> **Problem**
In the data that follows, count every line holding the string "this" and give the count alone.

> **Records supplied**

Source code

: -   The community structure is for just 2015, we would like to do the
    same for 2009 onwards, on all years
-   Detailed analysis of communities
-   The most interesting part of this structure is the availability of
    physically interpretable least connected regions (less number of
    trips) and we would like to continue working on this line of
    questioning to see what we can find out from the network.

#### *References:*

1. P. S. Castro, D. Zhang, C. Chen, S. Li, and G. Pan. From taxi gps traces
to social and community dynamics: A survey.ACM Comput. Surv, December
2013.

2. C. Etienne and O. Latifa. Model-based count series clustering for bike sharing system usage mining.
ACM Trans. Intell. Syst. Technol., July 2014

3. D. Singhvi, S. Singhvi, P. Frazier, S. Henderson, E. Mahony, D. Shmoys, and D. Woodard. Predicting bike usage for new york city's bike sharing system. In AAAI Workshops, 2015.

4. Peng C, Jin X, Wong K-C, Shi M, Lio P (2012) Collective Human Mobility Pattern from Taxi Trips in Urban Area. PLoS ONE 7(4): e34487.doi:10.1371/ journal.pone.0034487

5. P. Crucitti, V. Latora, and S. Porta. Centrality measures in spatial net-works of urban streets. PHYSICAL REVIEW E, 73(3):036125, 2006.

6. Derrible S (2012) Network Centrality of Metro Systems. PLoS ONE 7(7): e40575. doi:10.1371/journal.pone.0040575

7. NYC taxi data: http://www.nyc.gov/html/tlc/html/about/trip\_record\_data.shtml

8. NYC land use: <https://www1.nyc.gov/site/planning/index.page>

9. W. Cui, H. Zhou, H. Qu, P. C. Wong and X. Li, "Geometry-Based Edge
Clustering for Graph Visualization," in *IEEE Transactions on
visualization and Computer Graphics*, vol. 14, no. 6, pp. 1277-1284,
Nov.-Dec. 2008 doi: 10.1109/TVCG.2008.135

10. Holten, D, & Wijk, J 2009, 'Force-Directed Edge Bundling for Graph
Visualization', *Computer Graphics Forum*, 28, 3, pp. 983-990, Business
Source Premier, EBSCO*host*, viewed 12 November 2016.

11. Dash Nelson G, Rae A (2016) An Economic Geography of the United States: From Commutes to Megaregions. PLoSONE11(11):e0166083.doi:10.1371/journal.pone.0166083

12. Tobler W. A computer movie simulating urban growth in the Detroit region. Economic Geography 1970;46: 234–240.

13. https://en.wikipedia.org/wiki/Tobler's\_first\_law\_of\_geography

* * *

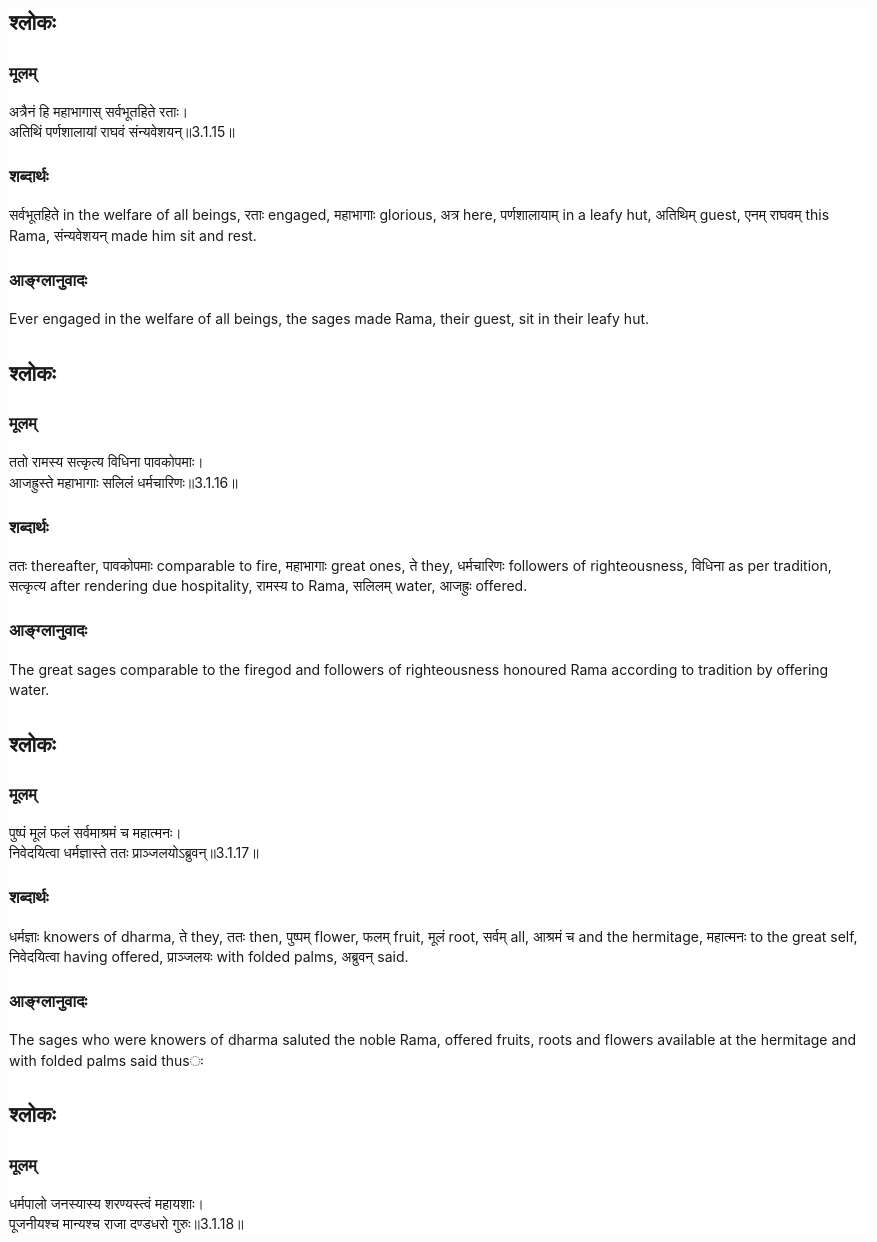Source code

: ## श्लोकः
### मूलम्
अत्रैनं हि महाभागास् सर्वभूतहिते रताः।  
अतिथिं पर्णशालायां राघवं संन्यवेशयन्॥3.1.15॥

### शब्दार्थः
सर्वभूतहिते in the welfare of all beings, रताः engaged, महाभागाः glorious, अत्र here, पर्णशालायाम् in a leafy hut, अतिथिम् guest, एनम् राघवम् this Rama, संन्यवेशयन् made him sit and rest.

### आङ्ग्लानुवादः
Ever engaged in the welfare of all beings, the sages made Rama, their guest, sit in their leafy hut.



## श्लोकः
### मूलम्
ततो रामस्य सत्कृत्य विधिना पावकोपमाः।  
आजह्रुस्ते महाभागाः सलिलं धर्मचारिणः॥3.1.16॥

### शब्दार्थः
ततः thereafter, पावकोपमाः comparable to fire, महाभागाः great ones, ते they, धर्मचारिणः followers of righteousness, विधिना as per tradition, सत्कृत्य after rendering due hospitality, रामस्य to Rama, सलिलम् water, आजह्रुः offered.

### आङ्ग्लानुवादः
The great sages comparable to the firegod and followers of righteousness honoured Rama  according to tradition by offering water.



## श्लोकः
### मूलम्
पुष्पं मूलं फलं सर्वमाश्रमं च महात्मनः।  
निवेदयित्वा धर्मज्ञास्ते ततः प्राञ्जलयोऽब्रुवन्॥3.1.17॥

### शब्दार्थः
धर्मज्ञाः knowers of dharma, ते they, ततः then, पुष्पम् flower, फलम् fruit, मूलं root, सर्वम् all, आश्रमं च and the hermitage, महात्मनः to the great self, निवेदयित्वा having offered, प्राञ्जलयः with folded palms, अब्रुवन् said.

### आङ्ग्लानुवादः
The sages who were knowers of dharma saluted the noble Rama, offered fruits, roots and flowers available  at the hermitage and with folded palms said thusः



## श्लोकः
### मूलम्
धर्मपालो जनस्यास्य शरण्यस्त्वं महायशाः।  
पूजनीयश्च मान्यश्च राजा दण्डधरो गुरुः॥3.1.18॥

==

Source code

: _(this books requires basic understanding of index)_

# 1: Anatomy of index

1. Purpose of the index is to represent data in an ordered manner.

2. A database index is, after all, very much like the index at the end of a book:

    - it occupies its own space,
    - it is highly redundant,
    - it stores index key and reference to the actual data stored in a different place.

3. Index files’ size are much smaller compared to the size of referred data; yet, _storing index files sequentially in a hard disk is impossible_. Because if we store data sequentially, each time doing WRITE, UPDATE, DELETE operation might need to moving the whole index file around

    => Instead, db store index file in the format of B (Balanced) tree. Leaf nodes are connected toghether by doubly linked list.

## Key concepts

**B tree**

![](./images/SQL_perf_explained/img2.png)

> **Your response**
4